_What you have to do_
Report every line of the data where the string "مشتری" appears.

Saved data entries:

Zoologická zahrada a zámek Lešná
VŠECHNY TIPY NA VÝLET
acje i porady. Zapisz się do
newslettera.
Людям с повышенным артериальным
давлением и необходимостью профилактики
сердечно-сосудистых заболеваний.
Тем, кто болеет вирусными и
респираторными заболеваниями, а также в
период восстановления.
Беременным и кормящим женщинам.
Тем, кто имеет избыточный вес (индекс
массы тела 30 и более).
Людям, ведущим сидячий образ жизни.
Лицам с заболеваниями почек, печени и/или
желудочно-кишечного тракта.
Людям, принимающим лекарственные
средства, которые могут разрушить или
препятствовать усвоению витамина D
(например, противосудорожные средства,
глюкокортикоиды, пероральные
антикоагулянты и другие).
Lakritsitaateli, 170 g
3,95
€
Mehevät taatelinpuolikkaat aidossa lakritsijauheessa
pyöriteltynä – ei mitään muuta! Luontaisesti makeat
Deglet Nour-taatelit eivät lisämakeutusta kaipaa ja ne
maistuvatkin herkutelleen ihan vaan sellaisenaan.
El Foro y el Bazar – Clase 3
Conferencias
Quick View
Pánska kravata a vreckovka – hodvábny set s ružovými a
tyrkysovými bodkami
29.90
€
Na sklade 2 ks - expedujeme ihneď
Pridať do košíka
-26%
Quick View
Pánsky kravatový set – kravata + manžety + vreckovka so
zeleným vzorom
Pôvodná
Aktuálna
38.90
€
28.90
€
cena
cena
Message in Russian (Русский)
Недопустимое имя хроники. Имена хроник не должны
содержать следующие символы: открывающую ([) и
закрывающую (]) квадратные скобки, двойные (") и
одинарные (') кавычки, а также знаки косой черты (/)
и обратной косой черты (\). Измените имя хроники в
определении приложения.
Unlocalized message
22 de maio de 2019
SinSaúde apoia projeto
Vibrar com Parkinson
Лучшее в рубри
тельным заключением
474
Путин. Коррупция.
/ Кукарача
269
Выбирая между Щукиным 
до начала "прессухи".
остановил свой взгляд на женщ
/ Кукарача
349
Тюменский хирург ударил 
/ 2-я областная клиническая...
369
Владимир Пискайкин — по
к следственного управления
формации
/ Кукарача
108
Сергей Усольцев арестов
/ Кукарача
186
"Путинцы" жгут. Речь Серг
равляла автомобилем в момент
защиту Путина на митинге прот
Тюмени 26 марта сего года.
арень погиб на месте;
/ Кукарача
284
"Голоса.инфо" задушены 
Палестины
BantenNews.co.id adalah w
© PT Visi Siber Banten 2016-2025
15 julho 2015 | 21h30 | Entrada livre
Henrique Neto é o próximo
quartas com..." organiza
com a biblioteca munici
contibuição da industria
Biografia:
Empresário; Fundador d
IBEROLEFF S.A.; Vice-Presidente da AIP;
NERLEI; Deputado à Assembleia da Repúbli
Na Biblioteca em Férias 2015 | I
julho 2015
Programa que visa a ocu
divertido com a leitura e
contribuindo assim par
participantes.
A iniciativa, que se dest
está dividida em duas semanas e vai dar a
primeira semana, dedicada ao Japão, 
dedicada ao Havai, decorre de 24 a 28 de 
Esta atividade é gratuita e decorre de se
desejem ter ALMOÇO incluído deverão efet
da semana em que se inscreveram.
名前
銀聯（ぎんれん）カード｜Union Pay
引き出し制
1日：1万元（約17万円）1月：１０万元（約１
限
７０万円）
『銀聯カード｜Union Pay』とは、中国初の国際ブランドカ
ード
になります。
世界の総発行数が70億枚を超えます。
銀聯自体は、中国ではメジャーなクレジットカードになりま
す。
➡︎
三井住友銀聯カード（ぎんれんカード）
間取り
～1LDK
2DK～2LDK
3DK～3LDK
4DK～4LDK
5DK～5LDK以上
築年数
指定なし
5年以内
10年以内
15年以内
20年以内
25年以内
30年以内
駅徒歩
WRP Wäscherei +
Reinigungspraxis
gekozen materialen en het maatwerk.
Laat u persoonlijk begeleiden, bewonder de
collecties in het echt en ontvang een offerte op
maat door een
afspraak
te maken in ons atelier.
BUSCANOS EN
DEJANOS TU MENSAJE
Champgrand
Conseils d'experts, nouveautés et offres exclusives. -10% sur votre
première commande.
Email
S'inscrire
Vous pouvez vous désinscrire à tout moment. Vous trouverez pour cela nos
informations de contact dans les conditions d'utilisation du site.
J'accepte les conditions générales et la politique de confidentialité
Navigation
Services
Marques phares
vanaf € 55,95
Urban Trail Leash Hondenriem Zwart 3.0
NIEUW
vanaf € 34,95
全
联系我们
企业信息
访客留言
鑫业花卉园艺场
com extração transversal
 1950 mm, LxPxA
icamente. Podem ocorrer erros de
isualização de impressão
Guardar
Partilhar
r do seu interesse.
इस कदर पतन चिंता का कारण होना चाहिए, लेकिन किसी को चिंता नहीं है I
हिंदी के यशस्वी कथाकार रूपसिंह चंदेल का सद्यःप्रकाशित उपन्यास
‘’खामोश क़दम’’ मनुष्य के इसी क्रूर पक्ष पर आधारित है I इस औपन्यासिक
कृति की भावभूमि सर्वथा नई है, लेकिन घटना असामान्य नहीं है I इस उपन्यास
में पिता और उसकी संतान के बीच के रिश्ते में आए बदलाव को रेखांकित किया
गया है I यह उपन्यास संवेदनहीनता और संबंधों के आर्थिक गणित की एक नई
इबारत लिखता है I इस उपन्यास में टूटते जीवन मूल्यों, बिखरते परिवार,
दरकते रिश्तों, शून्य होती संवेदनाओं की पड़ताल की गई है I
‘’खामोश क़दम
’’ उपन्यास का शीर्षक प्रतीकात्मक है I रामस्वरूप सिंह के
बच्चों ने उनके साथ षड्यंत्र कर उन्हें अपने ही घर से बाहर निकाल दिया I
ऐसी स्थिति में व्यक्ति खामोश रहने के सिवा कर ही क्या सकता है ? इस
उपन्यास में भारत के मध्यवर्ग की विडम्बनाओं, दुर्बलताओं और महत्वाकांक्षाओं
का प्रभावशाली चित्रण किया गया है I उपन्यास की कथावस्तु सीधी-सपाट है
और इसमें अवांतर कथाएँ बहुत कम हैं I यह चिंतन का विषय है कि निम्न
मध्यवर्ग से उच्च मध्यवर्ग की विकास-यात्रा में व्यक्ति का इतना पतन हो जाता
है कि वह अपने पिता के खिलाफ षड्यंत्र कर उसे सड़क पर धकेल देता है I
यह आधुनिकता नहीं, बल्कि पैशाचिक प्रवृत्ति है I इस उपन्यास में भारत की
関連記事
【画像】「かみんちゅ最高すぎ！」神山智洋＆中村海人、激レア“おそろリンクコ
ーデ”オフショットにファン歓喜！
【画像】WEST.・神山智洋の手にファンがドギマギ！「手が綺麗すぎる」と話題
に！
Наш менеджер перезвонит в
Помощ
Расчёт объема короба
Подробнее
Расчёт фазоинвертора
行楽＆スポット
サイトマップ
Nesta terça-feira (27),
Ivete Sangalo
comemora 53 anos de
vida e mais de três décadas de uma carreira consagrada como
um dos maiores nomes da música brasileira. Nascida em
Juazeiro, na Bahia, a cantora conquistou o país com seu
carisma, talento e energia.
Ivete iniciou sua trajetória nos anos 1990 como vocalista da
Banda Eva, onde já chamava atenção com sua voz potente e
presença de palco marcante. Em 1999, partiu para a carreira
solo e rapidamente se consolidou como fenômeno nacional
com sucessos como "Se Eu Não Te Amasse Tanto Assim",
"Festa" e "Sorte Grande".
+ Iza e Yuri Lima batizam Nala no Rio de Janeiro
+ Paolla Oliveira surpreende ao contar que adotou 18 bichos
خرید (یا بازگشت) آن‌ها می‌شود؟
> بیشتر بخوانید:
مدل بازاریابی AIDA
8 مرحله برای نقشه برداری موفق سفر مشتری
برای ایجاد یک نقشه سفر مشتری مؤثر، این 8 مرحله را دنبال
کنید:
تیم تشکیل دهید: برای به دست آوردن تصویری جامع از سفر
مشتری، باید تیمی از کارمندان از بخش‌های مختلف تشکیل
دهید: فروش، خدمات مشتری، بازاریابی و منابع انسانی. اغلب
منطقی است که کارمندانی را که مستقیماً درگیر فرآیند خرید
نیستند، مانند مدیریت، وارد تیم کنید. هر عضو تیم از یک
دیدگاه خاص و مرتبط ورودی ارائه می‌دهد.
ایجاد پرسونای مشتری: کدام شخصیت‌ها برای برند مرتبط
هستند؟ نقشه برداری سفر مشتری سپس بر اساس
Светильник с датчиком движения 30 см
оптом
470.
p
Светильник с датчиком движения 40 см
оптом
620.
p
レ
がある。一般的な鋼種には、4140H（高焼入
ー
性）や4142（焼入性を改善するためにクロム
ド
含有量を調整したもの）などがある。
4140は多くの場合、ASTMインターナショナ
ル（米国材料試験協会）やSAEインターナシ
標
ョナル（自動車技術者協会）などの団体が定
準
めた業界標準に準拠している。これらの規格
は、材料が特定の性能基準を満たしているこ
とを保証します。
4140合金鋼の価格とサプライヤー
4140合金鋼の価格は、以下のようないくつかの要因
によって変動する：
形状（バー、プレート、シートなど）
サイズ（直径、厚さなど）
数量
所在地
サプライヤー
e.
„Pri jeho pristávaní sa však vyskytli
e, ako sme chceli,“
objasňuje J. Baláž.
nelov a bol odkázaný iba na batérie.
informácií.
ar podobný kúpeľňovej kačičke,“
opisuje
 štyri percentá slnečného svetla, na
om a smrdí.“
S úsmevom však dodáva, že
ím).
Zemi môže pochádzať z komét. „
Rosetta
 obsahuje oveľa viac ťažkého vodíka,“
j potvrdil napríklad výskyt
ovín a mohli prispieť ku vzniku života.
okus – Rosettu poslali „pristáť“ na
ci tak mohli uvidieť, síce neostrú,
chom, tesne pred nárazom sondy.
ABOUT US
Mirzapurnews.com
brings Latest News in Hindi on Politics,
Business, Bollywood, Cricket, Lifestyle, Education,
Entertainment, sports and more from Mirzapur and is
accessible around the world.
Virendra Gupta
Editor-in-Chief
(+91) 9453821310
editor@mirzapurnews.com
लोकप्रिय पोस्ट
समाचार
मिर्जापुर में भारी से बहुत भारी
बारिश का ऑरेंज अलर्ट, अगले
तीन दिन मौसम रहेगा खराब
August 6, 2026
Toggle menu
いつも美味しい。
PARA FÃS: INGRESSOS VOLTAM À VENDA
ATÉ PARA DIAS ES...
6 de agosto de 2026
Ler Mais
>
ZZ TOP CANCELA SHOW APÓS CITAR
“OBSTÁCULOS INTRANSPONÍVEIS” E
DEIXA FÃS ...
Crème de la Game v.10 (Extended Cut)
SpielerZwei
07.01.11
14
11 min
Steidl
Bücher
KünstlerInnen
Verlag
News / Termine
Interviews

_Output of the exercise_
8 مرحله برای نقشه برداری موفق سفر مشتری
برای ایجاد یک نقشه سفر مشتری مؤثر، این 8 مرحله را دنبال
مشتری، باید تیمی از کارمندان از بخش‌های مختلف تشکیل
دهید: فروش، خدمات مشتری، بازاریابی و منابع انسانی. اغلب
ایجاد پرسونای مشتری: کدام شخصیت‌ها برای برند مرتبط
هستند؟ نقشه برداری سفر مشتری سپس بر اساس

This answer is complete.